High phosphorus levels can stem from physiological factors such as impaired kidney function, as the kidneys play a vital role in regulating phosphorus levels in the body. Nutritionally, excessive intake of phosphorus-rich foods like processed meats can also contribute to elevated phosphorus levels. (source, source)
Prioritize foods high in nicotinamide: Consumption of nicotinamide has been shown to decrease phosphorus levels. (source) Nicotinamide inhibits pathways that lead to phosphate absorption in the intestine, thereby reducing phosphorus concentrations in the body. (source, source) Recommendation: Eat at least two servings of foods high in nicotinamide daily.
One serving examples: Liver (3 oz), Brown Rice (cooked) (1 cup), Maitake Mushrooms (1 cup), Salmon (3 oz), Beef (3 oz)

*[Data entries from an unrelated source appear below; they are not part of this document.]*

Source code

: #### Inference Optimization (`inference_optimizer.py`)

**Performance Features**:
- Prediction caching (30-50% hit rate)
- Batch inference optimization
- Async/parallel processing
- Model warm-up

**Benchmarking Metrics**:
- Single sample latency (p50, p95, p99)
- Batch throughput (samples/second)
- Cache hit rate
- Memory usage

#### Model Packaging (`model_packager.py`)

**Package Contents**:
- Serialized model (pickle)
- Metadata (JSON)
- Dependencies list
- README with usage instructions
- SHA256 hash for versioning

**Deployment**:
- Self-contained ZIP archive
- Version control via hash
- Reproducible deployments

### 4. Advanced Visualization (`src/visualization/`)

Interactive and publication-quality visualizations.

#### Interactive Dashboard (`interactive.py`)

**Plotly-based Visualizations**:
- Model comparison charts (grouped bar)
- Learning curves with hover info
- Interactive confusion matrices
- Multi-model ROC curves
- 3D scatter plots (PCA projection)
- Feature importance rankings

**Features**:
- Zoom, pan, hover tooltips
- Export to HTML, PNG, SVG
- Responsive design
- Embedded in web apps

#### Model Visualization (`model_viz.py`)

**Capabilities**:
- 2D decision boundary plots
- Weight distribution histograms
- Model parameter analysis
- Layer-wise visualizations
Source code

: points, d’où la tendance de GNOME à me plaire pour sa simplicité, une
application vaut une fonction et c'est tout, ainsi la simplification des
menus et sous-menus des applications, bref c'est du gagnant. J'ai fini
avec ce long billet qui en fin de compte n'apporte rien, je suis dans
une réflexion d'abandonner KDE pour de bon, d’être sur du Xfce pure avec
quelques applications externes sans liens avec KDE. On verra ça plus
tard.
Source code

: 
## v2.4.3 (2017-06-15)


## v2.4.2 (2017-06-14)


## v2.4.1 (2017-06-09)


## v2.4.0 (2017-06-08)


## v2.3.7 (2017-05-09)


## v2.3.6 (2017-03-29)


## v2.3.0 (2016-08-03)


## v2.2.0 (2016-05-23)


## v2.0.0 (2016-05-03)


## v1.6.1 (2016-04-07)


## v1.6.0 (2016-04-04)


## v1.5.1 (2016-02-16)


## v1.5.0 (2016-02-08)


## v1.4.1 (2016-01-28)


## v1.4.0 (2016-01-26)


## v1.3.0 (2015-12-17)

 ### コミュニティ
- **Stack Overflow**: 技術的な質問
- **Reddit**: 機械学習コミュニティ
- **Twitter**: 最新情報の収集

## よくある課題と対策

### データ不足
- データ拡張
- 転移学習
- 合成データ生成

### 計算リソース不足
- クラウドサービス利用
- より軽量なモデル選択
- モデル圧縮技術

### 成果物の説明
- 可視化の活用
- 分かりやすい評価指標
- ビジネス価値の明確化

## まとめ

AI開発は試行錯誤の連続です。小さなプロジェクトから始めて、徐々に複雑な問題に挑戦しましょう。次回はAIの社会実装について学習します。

Aerobic training: Exercise has been shown to decrease phosphate levels. (source) Phosphorus is the foundational compound from which phosphate is synthesized. (source) Following exercise, phosphate is generated by skeletal muscle and then used to aid in the energy replenishment of ATP. It is drawn out of the bloodstream, thereby decreasing serum phosphorus levels. (source) Recommendation: Follow a structured program that ensures at least 150 minutes of moderate intensity (50 to 70% max heart rate) or 75 minutes of high intensity (75% max heart rate or greater) a week.
Supplement with nicotinamide: Supplementation with nicotinamide has been shown to decrease phosphorus levels. (source) Nicotinamide inhibits pathways that lead to phosphate absorption in the intestine, thereby reducing phosphorus concentrations in the body. (source, source) Recommendation: Supplement with at least 200 mg of nicotinamide daily.